Top of RECORDS PROVIDED

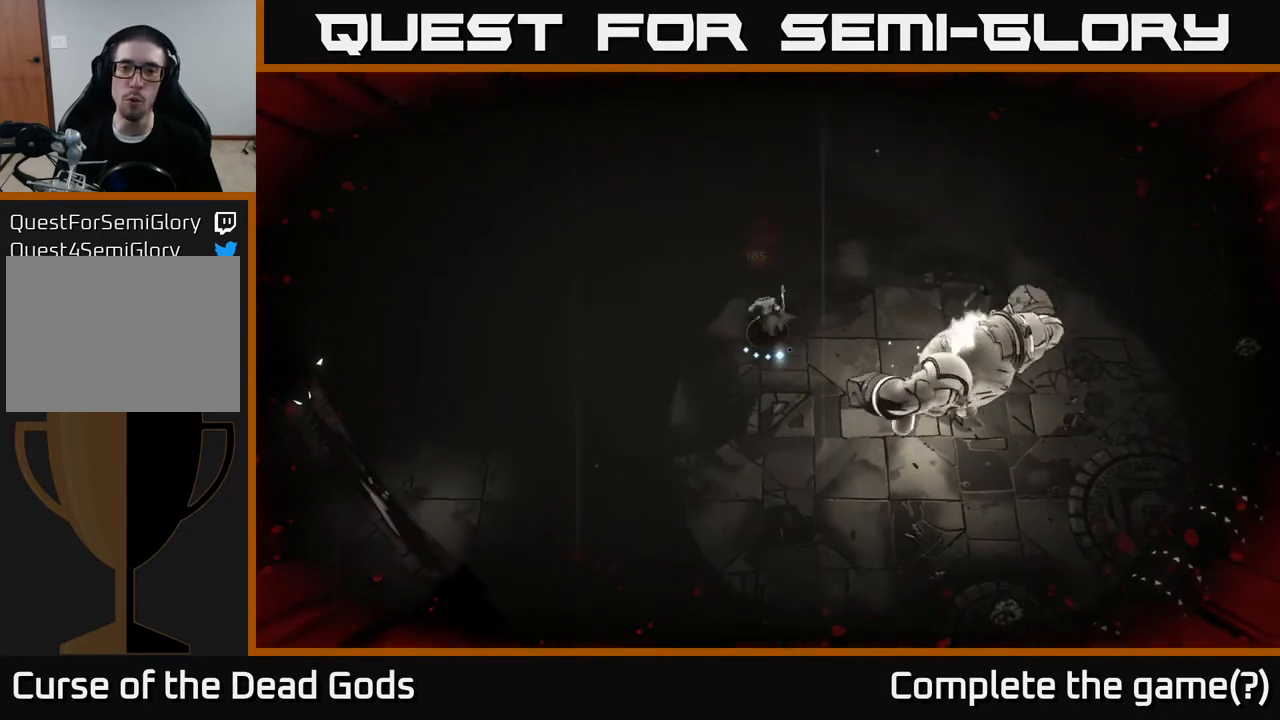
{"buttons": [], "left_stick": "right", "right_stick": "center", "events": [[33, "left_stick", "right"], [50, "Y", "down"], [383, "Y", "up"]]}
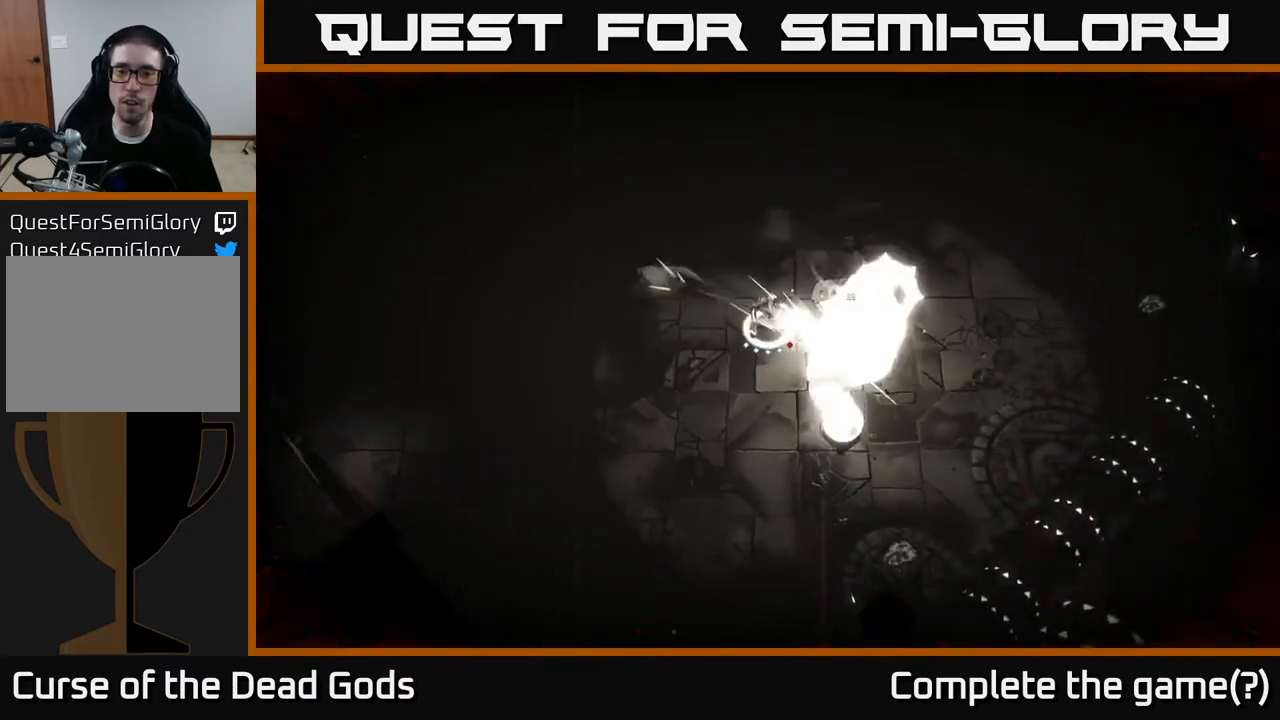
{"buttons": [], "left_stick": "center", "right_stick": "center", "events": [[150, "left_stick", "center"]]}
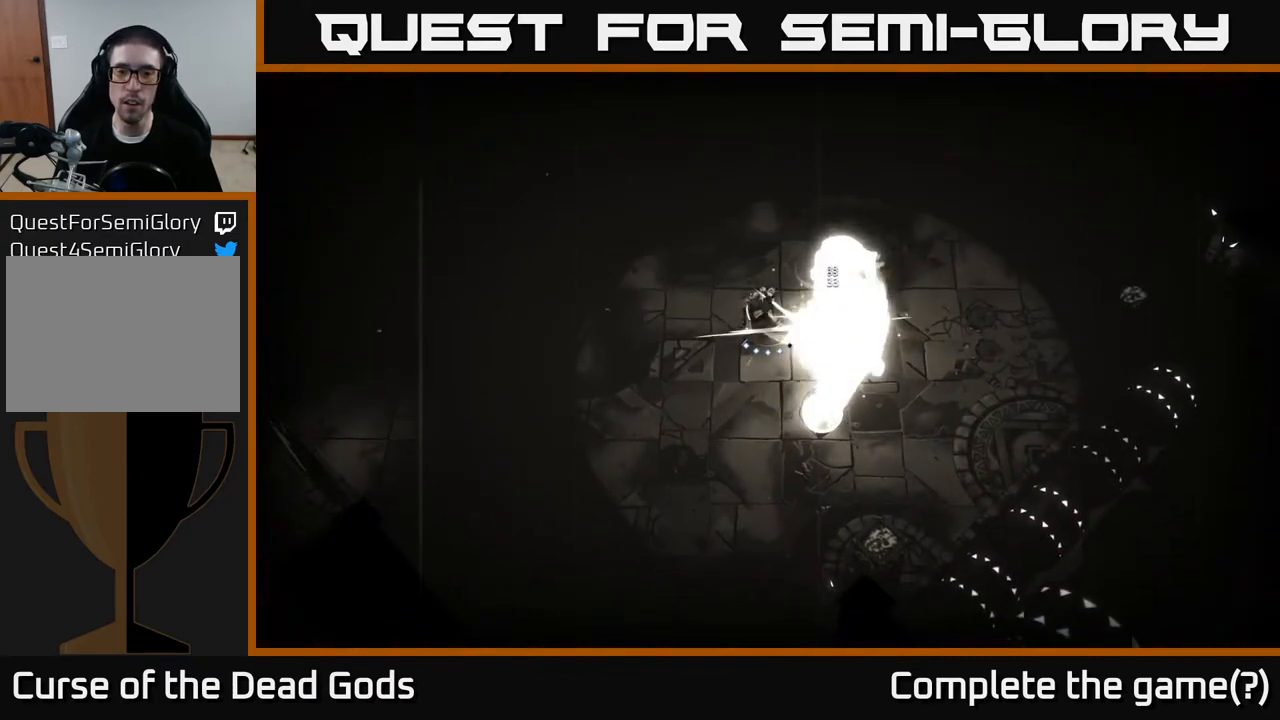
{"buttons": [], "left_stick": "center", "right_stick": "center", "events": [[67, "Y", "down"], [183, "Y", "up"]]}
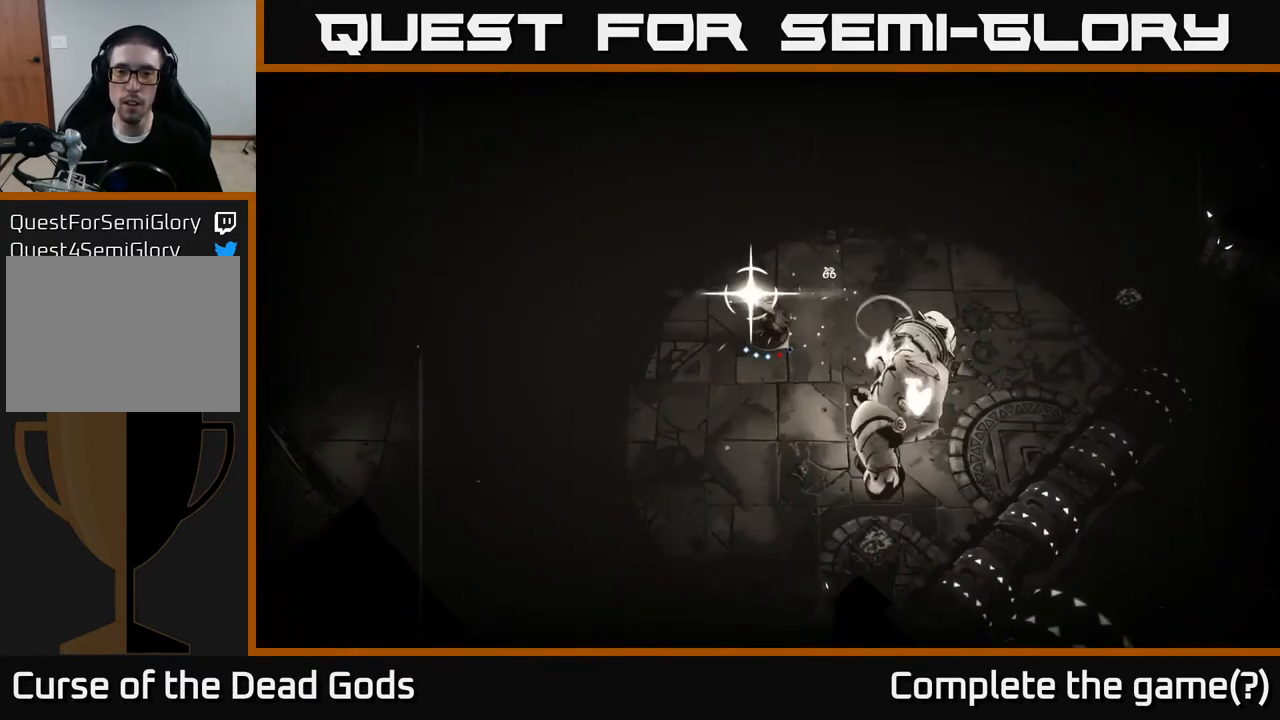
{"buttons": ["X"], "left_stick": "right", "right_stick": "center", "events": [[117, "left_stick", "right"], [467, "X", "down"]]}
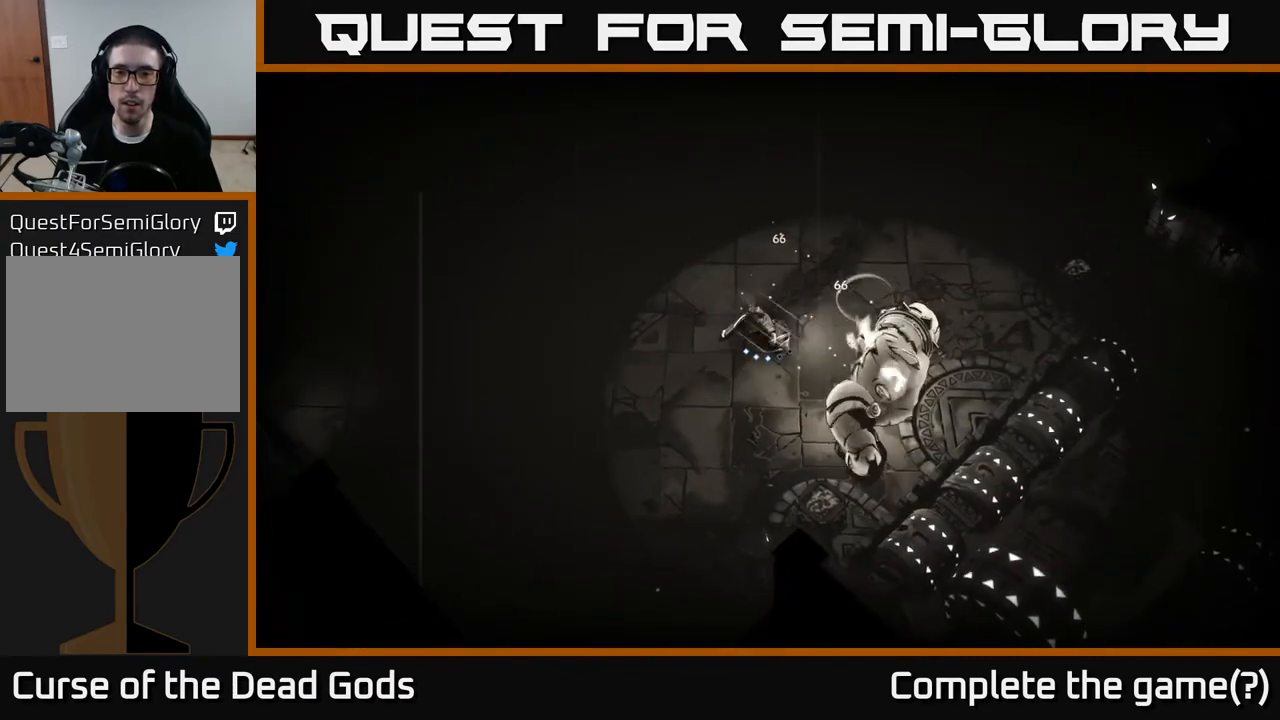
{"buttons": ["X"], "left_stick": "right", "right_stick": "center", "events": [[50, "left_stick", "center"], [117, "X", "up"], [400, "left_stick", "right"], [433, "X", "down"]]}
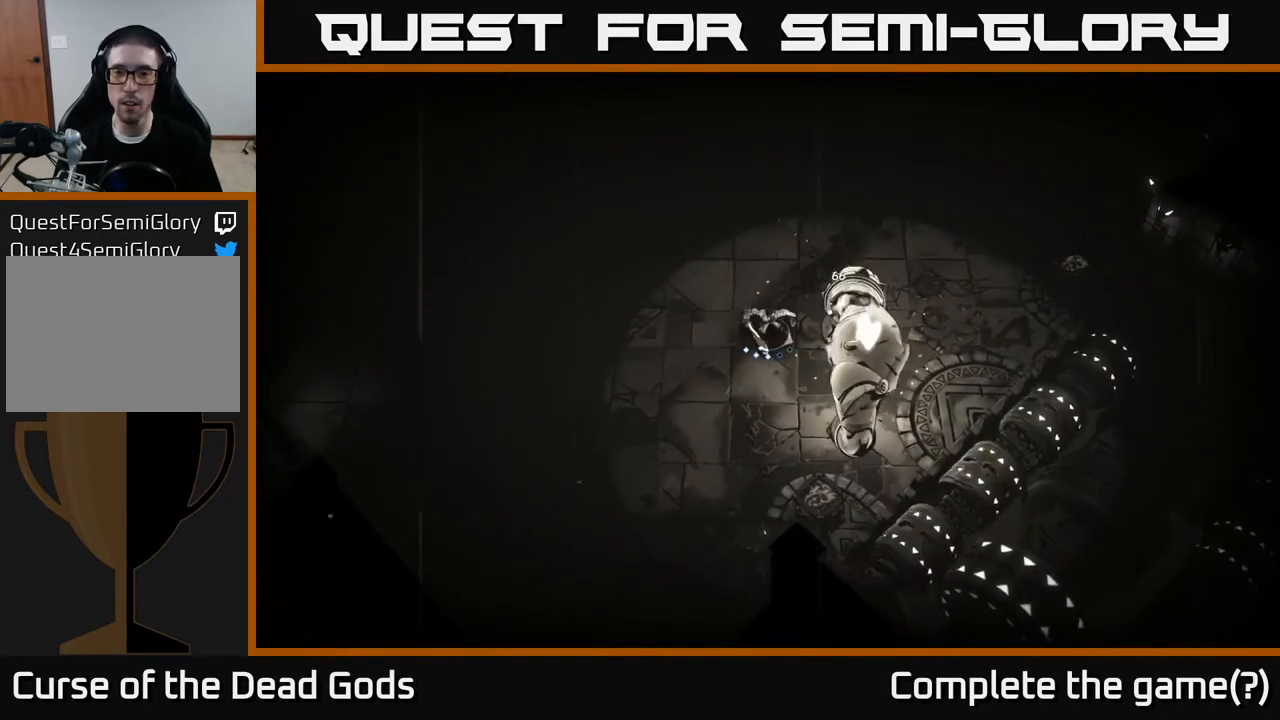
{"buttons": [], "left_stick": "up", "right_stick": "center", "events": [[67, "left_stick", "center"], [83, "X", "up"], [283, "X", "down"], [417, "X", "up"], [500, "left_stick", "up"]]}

Bottom of RECORDS PROVIDED

EXERCISE BRIEF: Show the lines of the data that hold the word "down".

RESPONSE AREA:
{"buttons": [], "left_stick": "right", "right_stick": "center", "events": [[33, "left_stick", "right"], [50, "Y", "down"], [383, "Y", "up"]]}
{"buttons": [], "left_stick": "center", "right_stick": "center", "events": [[67, "Y", "down"], [183, "Y", "up"]]}
{"buttons": ["X"], "left_stick": "right", "right_stick": "center", "events": [[117, "left_stick", "right"], [467, "X", "down"]]}
{"buttons": ["X"], "left_stick": "right", "right_stick": "center", "events": [[50, "left_stick", "center"], [117, "X", "up"], [400, "left_stick", "right"], [433, "X", "down"]]}
{"buttons": [], "left_stick": "up", "right_stick": "center", "events": [[67, "left_stick", "center"], [83, "X", "up"], [283, "X", "down"], [417, "X", "up"], [500, "left_stick", "up"]]}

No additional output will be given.